- GIVEN RECORDS
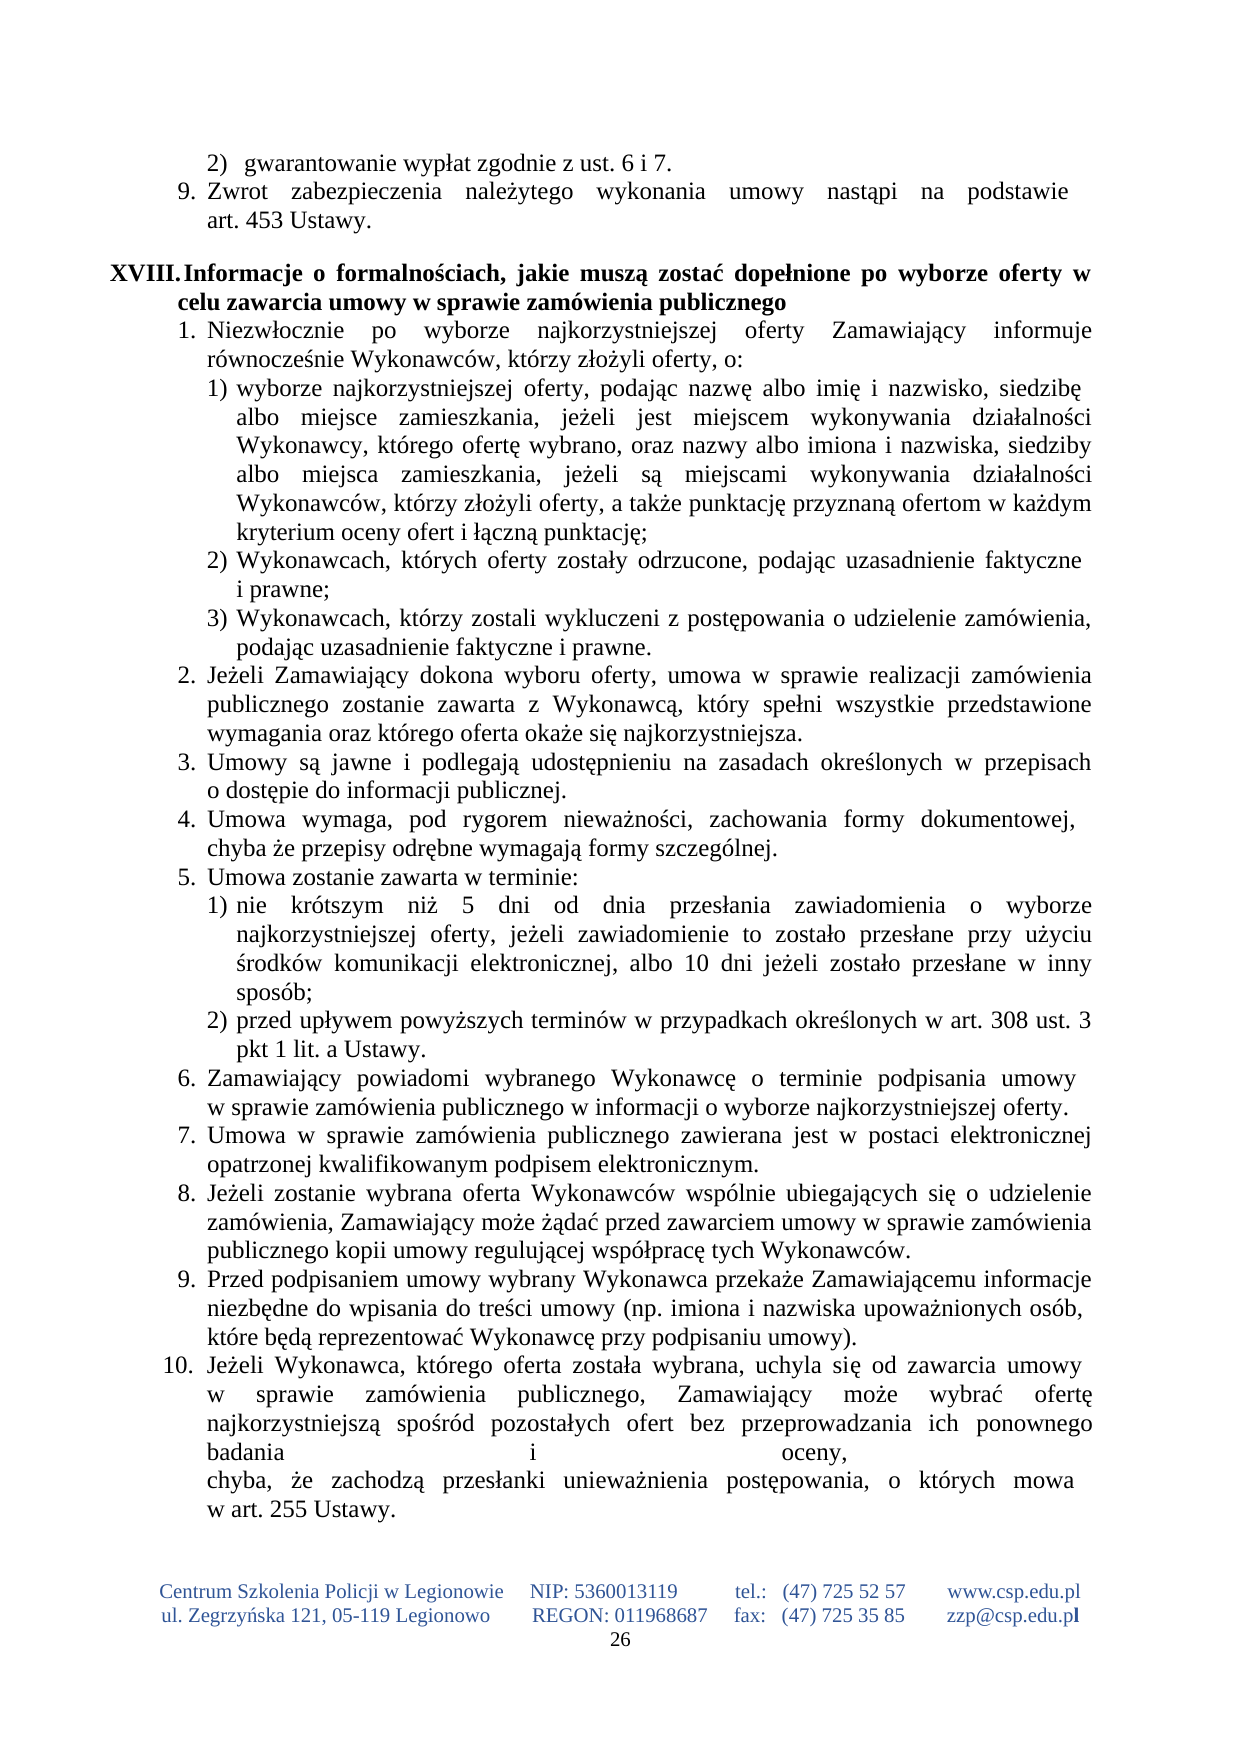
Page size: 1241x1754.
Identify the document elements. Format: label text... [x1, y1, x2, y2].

text 2) przed upływem powyższych terminów w przypadkach określonych w art. 308 ust. 3 pkt 1 lit. a Ustawy. [207, 1005, 1093, 1063]
text 1) wyborze najkorzystniejszej oferty, podając nazwę albo imię i nazwisko, siedzibę albo miejsce zamieszkania, jeżeli jest miejscem wykonywania działalności Wykonawcy, którego ofertę wybrano, oraz nazwy albo imiona i nazwiska, siedziby albo miejsca zamieszkania, jeżeli są miejscami wykonywania działalności Wykonawców, którzy złożyli oferty, a także punktację przyznaną ofertom w każdym kryterium oceny ofert i łączną punktację; [207, 373, 1093, 545]
text 2) Wykonawcach, których oferty zostały odrzucone, podając uzasadnienie faktyczne i prawne; [207, 545, 1093, 603]
text 2) gwarantowanie wypłat zgodnie z ust. 6 i 7. [207, 148, 1093, 176]
text 1) nie krótszym niż 5 dni od dnia przesłania zawiadomienia o wyborze najkorzystniejszej oferty, jeżeli zawiadomienie to zostało przesłane przy użyciu środków komunikacji elektronicznej, albo 10 dni jeżeli zostało przesłane w inny sposób; [207, 890, 1093, 1005]
text 5. Umowa zostanie zawarta w terminie: [177, 862, 1093, 890]
text 8. Jeżeli zostanie wybrana oferta Wykonawców wspólnie ubiegających się o udzielenie zamówienia, Zamawiający może żądać przed zawarciem umowy w sprawie zamówienia publicznego kopii umowy regulującej współpracę tych Wykonawców. [177, 1178, 1093, 1264]
text 2. Jeżeli Zamawiający dokona wyboru oferty, umowa w sprawie realizacji zamówienia publicznego zostanie zawarta z Wykonawcą, który spełni wszystkie przedstawione wymagania oraz którego oferta okaże się najkorzystniejsza. [177, 660, 1093, 747]
text 10. Jeżeli Wykonawca, którego oferta została wybrana, uchyla się od zawarcia umowy w sprawie zamówienia publicznego, Zamawiający może wybrać ofertę najkorzystniejszą spośród pozostałych ofert bez przeprowadzania ich ponownego badania i oceny, chyba, że zachodzą przesłanki unieważnienia postępowania, o których mowa w art. 255 Ustawy. [162, 1350, 1093, 1523]
text 6. Zamawiający powiadomi wybranego Wykonawcę o terminie podpisania umowy w sprawie zamówienia publicznego w informacji o wyborze najkorzystniejszej oferty. [177, 1063, 1093, 1120]
text 1. Niezwłocznie po wyborze najkorzystniejszej oferty Zamawiający informuje równocześnie Wykonawców, którzy złożyli oferty, o: [177, 315, 1093, 373]
text XVIII. Informacje o formalnościach, jakie muszą zostać dopełnione po wyborze oferty w celu zawarcia umowy w sprawie zamówienia publicznego [103, 258, 1093, 315]
text 7. Umowa w sprawie zamówienia publicznego zawierana jest w postaci elektronicznej opatrzonej kwalifikowanym podpisem elektronicznym. [177, 1120, 1093, 1178]
text 4. Umowa wymaga, pod rygorem nieważności, zachowania formy dokumentowej, chyba że przepisy odrębne wymagają formy szczególnej. [177, 804, 1093, 862]
text 9. Zwrot zabezpieczenia należytego wykonania umowy nastąpi na podstawie art. 453 Ustawy. [177, 176, 1093, 234]
text 9. Przed podpisaniem umowy wybrany Wykonawca przekaże Zamawiającemu informacje niezbędne do wpisania do treści umowy (np. imiona i nazwiska upoważnionych osób, które będą reprezentować Wykonawcę przy podpisaniu umowy). [177, 1264, 1093, 1350]
text 3) Wykonawcach, którzy zostali wykluczeni z postępowania o udzielenie zamówienia, podając uzasadnienie faktyczne i prawne. [207, 603, 1093, 660]
text 3. Umowy są jawne i podlegają udostępnieniu na zasadach określonych w przepisach o dostępie do informacji publicznej. [177, 747, 1093, 804]
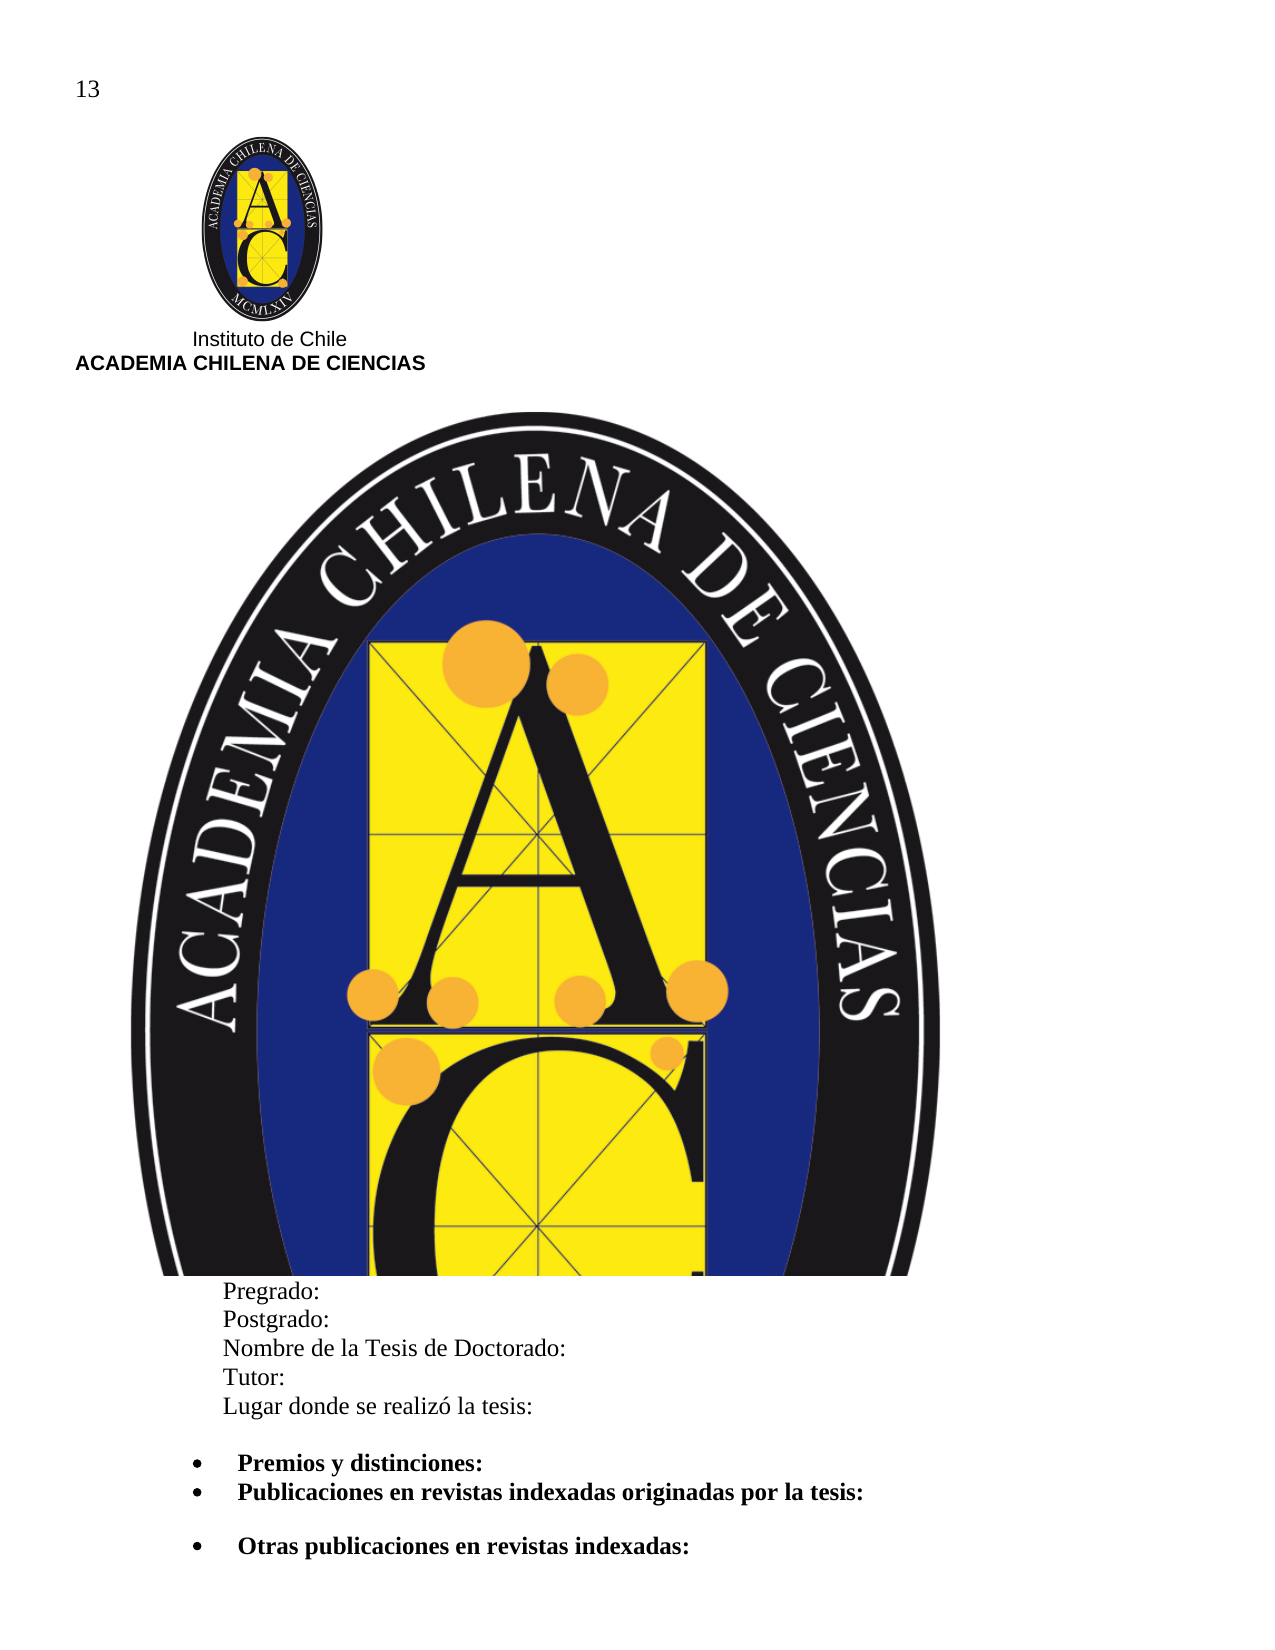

- WORK ITEM
Lines that contain "faktyczne" are the result; find them in the entries above and copy each one.

- ANSWER TO THIS EXERCISE
text 2) Wykonawcach, których oferty zostały odrzucone, podając uzasadnienie faktyczne i prawne; [207, 545, 1093, 603]
text 3) Wykonawcach, którzy zostali wykluczeni z postępowania o udzielenie zamówienia, podając uzasadnienie faktyczne i prawne. [207, 603, 1093, 660]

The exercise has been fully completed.